Lateral thinking means borrowing breakthroughs from adjacent fields. Medical imaging denoisers adapted for seismic. Satellite image enhancement applied to migration artefacts. Large language models predicting optimal processing parameters based on basin context. The knowledge that used to walk out the door when senior geophysicists retired now accumulates in training corpora and parameter databases, accessible to the next generation without re-learning two decades of trial and error.
But automation has limits. A model trained to distinguish cats from dogs will confidently mislabel an edge case unless a human steps in. Similarly, an FWI gradient can converge to a geologically implausible velocity model if the initial guess is poor. The human validates plausibility, connects disparate domains, and asks the question the model was never trained to answer.
Implications
The immediate implication is workforce recalibration. Geophysicists who built careers on manual horizon picking or iterative parameter sweeps face the same pressure that drafters faced when CAD arrived. The survivors will be those who treat ML as a cognitive lever — dumping repetitive logic into models, freeing time for cross-domain synthesis and frontier problems.
The deeper implication is expansion beyond hydrocarbons. Geothermal resource characterisation, lithium deposit mapping tied to geothermal brines, hydrogen and helium exploration, freshwater aquifer delineation — all require subsurface imaging at scale. The same FWI and ML pipelines developed for oil and gas transfer directly. Geothermal alone will not replace hydrocarbons in the energy mix, but it will demand integrated geoscience: seismic, gravity, magnetics, remote sensing, and geology in a single interpretive loop. Machine learning orchestrates that integration.
Cross-domain transfer
What's next
The next frontier is literal: off-Earth. Asteroid mining, lunar regolith characterisation, and Martian subsurface water detection are no longer science fiction. NASA's Artemis programme and private ventures by SpaceX and Blue Origin are building the transport layer; geoscientists will build the resource layer. Seismic methods adapted for low-gravity, airless environments. Ground-penetrating radar for ice and mineral detection. Machine learning models trained on terrestrial analogs and transferred to extraterrestrial data.

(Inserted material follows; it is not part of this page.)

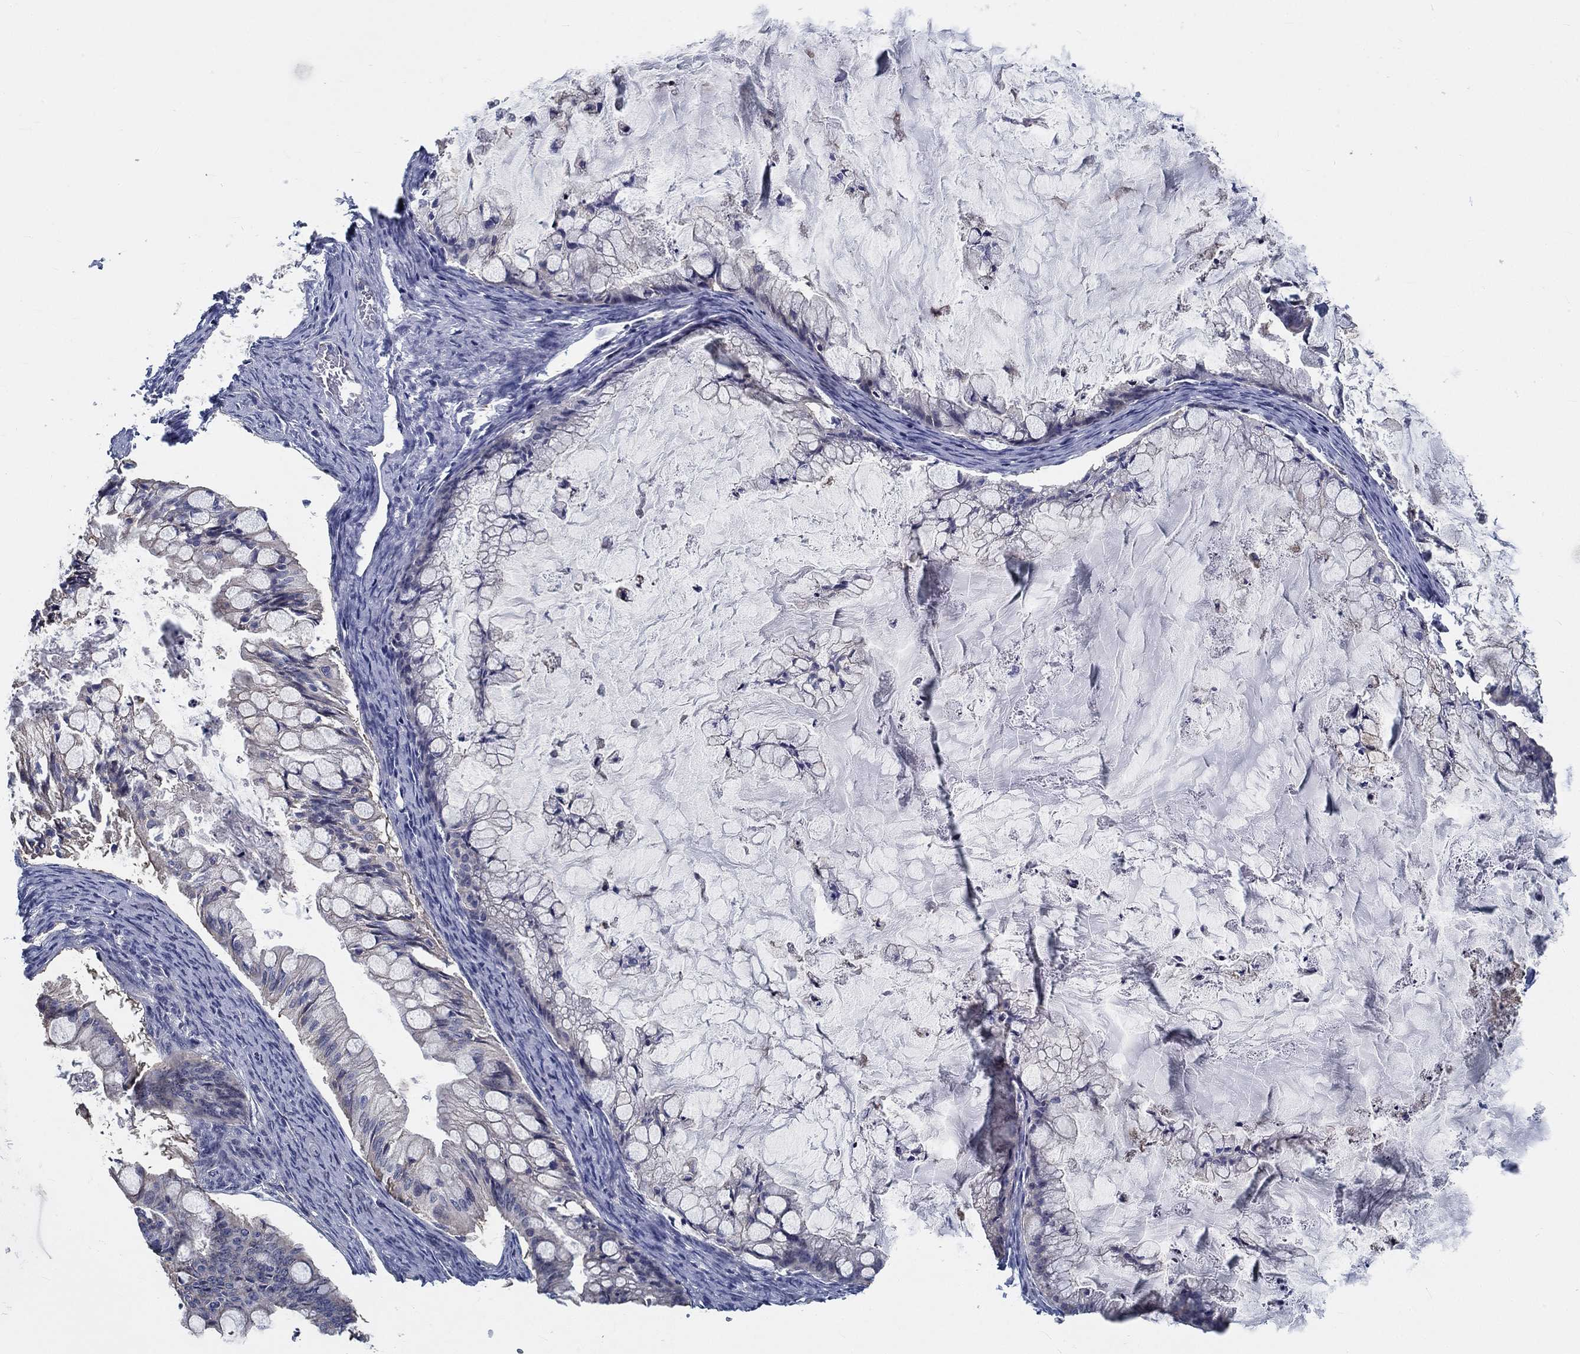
{"staining": {"intensity": "negative", "quantity": "none", "location": "none"}, "tissue": "ovarian cancer", "cell_type": "Tumor cells", "image_type": "cancer", "snomed": [{"axis": "morphology", "description": "Cystadenocarcinoma, mucinous, NOS"}, {"axis": "topography", "description": "Ovary"}], "caption": "Tumor cells show no significant protein staining in ovarian cancer.", "gene": "MYBPC1", "patient": {"sex": "female", "age": 57}}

The concept is not new — the 1998 film Armageddon recognised that space missions need geologists on board — but the timeline has compressed. Students entering geoscience programmes today will work on projects beyond Earth within their careers. The toolchain they inherit — high-fold seismic acquisition, physics-informed ML, automated inversion — was built for terrestrial oil and gas but generalises to any subsurface imaging problem, on any planetary body.
Back on Earth, the convergence of machine learning and full-waveform inversion will continue. Research groups are already demonstrating FWI driven entirely by neural networks, replacing the adjoint-state solver with learned gradients. Production deployment is years away, but the gap is narrowing. When it closes, the boundary between 'geophysics' and 'machine learning' will dissolve entirely — leaving only subsurface inverse problems solved at the scale the data demands.
Takeaways
- Seismic data density has grown 100× in two decades, enabling ML workflows that were operationally infeasible at lower fold.
- The human role is shifting from manual execution to lateral thinking — connecting breakthroughs across medical imaging, satellite processing, and subsurface geophysics.
- Geothermal, lithium, hydrogen, and freshwater exploration inherit the same ML-driven seismic toolchain developed for oil and gas.
- The next generation of geoscientists will apply these methods off-Earth — to asteroids, the Moon, and Mars — within their careers.
References
[1] Shivaji (Senior Strategy and Business Development Manager, Viridien), interview transcript, 2024.